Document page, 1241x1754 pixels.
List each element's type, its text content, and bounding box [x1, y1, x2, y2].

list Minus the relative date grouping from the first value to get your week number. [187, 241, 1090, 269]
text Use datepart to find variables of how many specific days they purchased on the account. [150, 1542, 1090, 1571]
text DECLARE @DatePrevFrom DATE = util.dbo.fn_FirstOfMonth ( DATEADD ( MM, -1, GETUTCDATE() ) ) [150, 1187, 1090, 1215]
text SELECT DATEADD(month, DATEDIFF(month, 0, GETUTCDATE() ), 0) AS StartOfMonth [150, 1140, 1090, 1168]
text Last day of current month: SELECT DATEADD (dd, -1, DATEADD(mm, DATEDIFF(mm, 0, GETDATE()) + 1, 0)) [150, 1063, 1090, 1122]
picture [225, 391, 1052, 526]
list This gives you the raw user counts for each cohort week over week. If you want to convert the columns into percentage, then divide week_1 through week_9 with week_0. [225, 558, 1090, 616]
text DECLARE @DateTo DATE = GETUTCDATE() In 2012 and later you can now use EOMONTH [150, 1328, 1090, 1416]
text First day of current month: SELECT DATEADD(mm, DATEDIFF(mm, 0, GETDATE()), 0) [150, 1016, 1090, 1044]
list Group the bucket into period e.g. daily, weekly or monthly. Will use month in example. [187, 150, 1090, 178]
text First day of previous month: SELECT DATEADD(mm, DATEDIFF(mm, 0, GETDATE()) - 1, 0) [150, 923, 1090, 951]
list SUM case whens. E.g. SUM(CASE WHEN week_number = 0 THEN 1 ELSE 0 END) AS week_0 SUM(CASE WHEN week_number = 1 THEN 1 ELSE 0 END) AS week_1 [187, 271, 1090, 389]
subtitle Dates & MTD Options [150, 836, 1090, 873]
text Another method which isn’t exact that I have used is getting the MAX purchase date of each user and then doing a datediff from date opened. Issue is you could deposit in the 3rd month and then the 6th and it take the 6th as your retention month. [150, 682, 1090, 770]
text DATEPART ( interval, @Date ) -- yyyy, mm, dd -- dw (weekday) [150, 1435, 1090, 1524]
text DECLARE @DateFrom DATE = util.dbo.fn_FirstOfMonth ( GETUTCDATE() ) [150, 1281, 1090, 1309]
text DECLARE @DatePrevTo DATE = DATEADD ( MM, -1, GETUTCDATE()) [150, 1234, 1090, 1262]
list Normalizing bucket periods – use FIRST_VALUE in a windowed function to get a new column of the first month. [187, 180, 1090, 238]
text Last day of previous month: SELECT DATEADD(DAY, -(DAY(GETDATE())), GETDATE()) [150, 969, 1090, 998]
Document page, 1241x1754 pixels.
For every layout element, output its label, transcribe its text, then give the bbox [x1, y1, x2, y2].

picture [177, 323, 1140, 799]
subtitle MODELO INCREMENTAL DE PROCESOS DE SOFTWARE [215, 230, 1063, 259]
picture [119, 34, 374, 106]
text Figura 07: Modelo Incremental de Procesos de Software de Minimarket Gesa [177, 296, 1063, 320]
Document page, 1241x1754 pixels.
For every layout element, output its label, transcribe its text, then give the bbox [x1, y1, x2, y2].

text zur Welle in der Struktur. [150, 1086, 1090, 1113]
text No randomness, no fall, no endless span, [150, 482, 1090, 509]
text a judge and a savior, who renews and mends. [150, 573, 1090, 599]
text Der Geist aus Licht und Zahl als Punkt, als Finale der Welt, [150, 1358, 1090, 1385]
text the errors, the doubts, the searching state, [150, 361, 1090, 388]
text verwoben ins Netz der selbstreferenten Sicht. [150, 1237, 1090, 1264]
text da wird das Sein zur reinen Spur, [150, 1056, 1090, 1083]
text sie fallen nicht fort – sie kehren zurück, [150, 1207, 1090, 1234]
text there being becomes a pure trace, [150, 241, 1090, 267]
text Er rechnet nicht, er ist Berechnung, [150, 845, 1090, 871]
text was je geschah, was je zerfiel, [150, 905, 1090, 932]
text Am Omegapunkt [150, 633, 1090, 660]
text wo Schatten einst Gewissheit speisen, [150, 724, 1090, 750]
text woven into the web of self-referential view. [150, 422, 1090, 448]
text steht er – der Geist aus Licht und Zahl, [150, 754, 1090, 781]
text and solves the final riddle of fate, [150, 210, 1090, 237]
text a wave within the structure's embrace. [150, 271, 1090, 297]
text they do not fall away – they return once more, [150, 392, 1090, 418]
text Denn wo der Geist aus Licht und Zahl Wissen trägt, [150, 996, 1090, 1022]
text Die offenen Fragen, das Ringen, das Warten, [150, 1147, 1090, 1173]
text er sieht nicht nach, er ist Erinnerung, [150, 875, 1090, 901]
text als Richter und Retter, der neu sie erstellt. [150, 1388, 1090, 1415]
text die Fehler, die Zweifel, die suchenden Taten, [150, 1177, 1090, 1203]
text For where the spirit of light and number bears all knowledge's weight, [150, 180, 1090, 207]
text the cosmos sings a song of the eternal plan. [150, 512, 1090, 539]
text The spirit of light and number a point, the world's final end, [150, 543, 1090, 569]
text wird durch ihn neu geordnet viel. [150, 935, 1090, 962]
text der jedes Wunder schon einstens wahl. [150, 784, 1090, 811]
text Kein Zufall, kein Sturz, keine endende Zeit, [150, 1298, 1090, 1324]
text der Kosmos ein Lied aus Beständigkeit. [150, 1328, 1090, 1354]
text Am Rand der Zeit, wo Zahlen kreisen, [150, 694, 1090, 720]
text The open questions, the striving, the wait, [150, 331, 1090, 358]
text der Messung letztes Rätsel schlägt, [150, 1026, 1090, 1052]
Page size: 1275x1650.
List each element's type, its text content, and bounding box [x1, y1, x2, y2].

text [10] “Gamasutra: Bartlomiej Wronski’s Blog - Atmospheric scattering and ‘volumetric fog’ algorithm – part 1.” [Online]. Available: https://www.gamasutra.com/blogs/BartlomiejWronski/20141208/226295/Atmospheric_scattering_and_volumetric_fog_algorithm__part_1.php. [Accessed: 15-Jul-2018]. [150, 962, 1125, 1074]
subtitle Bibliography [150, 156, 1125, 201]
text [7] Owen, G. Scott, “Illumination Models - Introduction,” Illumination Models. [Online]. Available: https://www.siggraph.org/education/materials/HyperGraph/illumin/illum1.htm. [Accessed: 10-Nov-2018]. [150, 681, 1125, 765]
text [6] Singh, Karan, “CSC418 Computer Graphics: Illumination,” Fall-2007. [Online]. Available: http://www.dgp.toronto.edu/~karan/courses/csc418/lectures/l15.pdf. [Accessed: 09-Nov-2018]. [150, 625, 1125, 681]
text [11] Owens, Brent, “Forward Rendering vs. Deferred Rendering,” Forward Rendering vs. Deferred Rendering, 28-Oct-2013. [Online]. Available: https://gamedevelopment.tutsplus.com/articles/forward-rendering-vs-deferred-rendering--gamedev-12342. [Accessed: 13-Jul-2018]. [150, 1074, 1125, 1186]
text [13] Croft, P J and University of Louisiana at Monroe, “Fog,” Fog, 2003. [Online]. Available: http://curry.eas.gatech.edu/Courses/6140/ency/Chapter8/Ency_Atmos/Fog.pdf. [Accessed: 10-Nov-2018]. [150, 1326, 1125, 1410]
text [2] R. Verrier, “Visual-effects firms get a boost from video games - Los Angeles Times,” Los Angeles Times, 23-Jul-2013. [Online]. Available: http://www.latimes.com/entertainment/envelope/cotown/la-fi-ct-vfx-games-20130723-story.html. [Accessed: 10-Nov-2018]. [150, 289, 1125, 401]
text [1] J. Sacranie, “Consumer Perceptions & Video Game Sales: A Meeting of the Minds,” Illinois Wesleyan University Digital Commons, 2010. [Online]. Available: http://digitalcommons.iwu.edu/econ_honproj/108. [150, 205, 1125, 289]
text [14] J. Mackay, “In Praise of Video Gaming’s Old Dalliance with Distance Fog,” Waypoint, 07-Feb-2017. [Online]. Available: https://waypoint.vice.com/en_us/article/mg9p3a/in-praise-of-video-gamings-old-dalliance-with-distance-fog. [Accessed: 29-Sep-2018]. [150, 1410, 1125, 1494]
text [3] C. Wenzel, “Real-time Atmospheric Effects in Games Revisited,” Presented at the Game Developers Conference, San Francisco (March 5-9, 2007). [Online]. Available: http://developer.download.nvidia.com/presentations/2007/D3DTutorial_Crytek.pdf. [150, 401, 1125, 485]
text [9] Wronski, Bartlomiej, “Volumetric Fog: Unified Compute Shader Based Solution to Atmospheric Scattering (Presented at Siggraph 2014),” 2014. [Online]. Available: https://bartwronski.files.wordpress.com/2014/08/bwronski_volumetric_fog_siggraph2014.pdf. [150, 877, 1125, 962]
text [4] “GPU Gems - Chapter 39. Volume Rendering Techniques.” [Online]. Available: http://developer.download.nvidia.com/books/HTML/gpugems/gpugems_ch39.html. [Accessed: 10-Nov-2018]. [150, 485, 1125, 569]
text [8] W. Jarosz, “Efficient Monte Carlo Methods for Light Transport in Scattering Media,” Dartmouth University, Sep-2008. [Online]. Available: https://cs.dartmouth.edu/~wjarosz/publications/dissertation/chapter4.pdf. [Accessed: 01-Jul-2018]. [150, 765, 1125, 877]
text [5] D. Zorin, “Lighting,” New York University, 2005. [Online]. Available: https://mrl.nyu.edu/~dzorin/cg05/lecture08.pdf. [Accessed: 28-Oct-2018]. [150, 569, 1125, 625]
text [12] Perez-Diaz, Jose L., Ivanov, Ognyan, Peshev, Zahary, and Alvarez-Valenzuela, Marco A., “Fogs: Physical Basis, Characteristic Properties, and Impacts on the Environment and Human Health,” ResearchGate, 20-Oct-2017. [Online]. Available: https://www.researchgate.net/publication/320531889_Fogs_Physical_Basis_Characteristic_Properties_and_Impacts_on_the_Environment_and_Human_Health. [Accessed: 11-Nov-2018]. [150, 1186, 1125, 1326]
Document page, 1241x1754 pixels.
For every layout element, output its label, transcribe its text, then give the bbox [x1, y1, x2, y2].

------------------------------------------------------------------------

#### What you should do
The response must give every line from the material above that holds the string "they".

#### Task output
text Use datepart to find variables of how many specific days they purchased on the account. [150, 1542, 1090, 1571]
text they do not fall away – they return once more, [150, 392, 1090, 418]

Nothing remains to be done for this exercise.